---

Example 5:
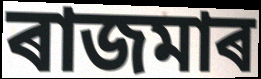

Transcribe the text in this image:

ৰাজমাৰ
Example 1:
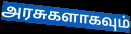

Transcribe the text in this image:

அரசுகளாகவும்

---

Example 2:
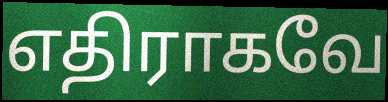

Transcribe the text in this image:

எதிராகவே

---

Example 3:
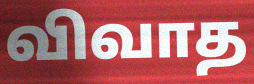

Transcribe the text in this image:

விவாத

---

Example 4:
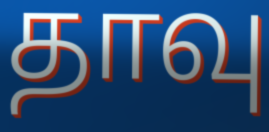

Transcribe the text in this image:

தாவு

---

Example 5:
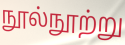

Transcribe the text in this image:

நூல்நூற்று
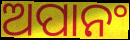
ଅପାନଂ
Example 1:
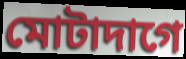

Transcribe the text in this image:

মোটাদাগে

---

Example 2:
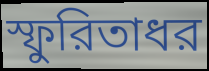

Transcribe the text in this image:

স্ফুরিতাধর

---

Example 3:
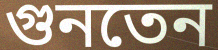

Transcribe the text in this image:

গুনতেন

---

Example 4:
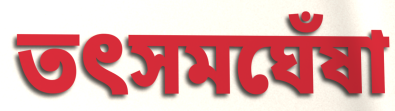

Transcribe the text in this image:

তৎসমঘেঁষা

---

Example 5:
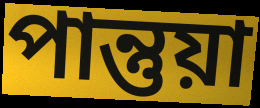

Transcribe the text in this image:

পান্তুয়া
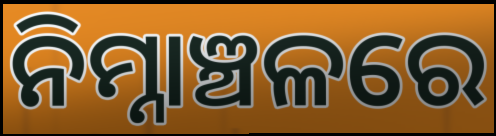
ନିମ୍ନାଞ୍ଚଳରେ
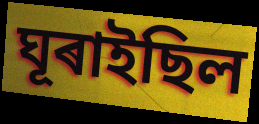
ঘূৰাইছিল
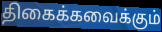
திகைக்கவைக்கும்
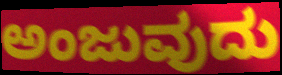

● ● ● ● ●

**TASK OBJECTIVE**
When you return the listing, keep each line exact and leave the pictures out.

**OUTPUT OF THE EXERCISE**
---

Example 5:

Transcribe the text in this image:

ৰাজমাৰ
Example 1:

Transcribe the text in this image:

அரசுகளாகவும்

---

Example 2:

Transcribe the text in this image:

எதிராகவே

---

Example 3:

Transcribe the text in this image:

விவாத

---

Example 4:

Transcribe the text in this image:

தாவு

---

Example 5:

Transcribe the text in this image:

நூல்நூற்று
ଅପାନଂ
Example 1:

Transcribe the text in this image:

মোটাদাগে

---

Example 2:

Transcribe the text in this image:

স্ফুরিতাধর

---

Example 3:

Transcribe the text in this image:

গুনতেন

---

Example 4:

Transcribe the text in this image:

তৎসমঘেঁষা

---

Example 5:

Transcribe the text in this image:

পান্তুয়া
ନିମ୍ନାଞ୍ଚଳରେ
ঘূৰাইছিল
திகைக்கவைக்கும்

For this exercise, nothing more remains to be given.